When reviewing a motion for summary judgment, the court should keep in mind three principles. First, the court’s role is not to weigh the evidence, but to determine whether a genuine issue exists as to material facts requiring a trial. See Liberty Lobby, 477 U.S. at 249. Second, the court must resolve all reasonable inferences and doubts in favor of the non-moving party, and construe all evidence in the light most favorable to the non-moving party. See Hunt v. Cromartie, 526 U.S. 541, 550–55 (1999). Third, the court cannot decide any issues of credibility. See Liberty Lobby, 477 U.S. at 255. “[T]o survive the … motion, [the nonmovant] need only present evidence from which a jury might return a verdict in his favor.” Id. at 257.

• List of tasks:
[A] Answer these questions about the summary judgment passage:
(i) Which case is cited for resolving reasonable inferences and doubts in favor of the non-moving party?
(ii) According to the third principle, what kind of issues can the court not decide?
(iii) What does the nonmovant need to present to survive the motion?
[B] Continue the summary judgment passage past its final sentence with a few more sentences in the same style.

• Data excerpts:
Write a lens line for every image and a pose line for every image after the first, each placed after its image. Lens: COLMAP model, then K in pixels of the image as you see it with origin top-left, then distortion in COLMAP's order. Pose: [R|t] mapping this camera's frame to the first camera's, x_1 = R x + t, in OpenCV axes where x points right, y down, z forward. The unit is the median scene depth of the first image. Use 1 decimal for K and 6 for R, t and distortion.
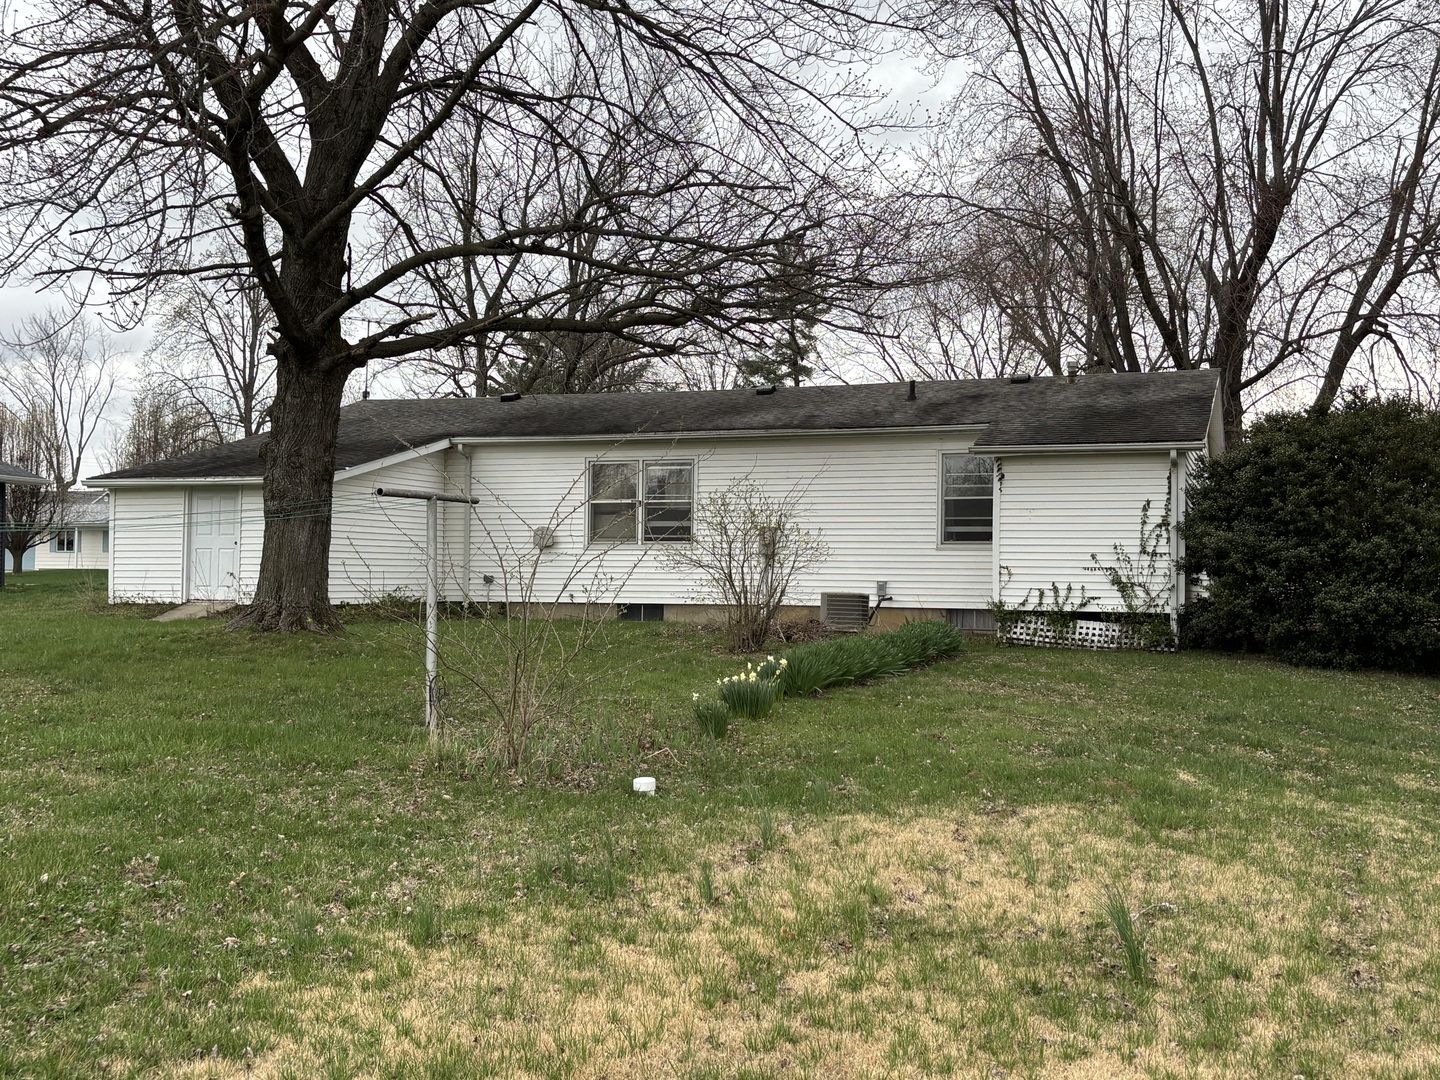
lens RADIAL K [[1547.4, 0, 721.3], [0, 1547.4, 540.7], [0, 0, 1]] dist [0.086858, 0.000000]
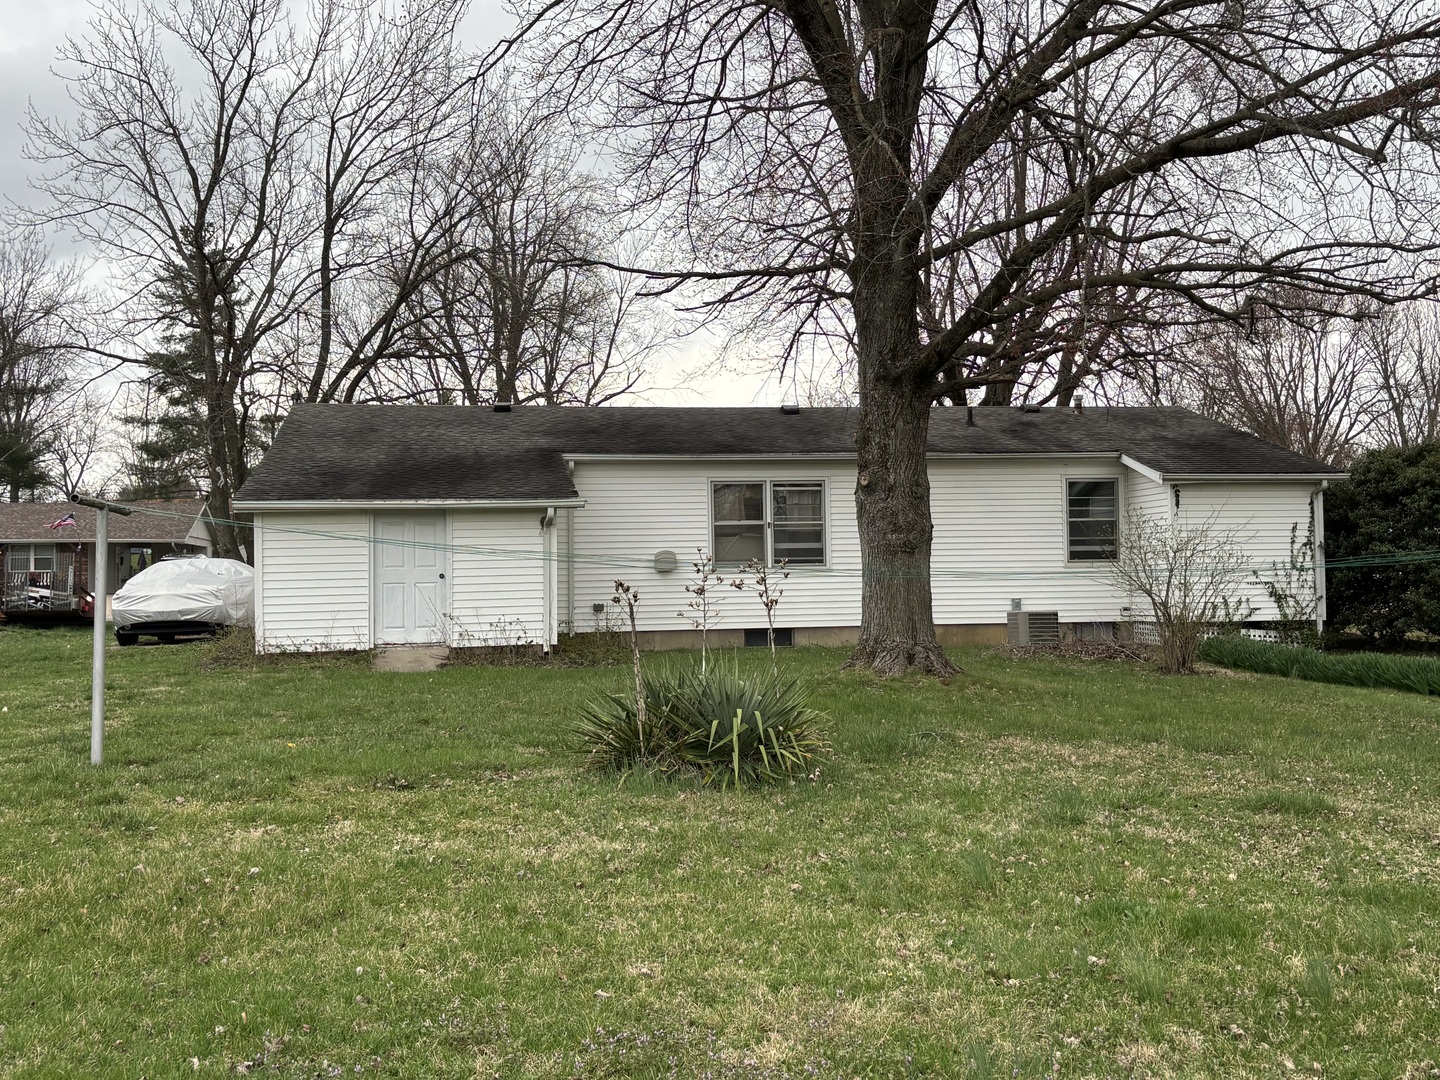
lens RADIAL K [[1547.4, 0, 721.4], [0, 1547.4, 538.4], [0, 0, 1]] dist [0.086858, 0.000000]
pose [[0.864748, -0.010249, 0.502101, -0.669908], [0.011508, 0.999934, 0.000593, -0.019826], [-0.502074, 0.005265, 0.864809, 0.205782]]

--

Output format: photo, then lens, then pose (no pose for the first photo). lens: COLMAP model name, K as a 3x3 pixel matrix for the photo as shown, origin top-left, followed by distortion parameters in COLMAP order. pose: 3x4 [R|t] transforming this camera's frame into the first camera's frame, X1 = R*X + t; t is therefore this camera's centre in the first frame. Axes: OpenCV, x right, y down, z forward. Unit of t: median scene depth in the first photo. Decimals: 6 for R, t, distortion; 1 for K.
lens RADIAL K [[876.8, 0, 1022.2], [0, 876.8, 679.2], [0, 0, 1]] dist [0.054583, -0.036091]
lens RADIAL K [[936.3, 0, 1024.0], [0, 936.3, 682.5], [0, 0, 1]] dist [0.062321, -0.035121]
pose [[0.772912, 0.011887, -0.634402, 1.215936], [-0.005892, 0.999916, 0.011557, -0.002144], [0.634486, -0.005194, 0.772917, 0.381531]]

• Responses by task:
[A]
(i) Hunt v. Cromartie, 526 U.S. 541, 550–55 (1999).
(ii) Issues of credibility.
(iii) Evidence from which a jury might return a verdict in his favor.

[B]
III. ANALYSIS

As an initial matter, the Court addresses ambiguity in the bases on which Plaintiffs’ support their Motion for Partial Summary Judgment (Doc. 19). Both the title of the motion and the opening sentence represent that Plaintiffs are moving for summary judgment on Defendant’s second and third affirmative defenses. See Doc. 19 at 1 (“Plaintiffs … hereby move this Court for partial summary judgment on the Second and Third Defenses …”). Defendant’s second defense is that “The Carmack Amendment completely pre-empts any and all state law-based claims against a carrier arising out of the loss of or damage to the goods being carried.” Doc. 6 at 3. Both in their analysis and their proposed undisputed material facts, however, Plaintiffs neither argue nor cite evidence relevant to whether their state law claims are preempted. Plaintiffs instead cite to Defendant’s fourth defense in their undisputed material facts which is that Plaintiffs’ claims are time barred based on the contract between Kellog and Wheaton. Doc. 19 at 1 (citing Doc. 6 at 3). Additionally, Plaintiffs request at the end of their motions that the Court “grant partial summary judgment to Plaintiffs … as to Defenses Three and Four in the answer …” Doc. 19 at 5. Because Plaintiffs offer neither evidence nor argument relevant to the issue of whether their state law claims are preempted by the Carmack Amendment, the Court construes Plaintiffs’ Motion to be a request that partial summary judgment be entered in their favor in regard to Defendant’s third and fourth defenses.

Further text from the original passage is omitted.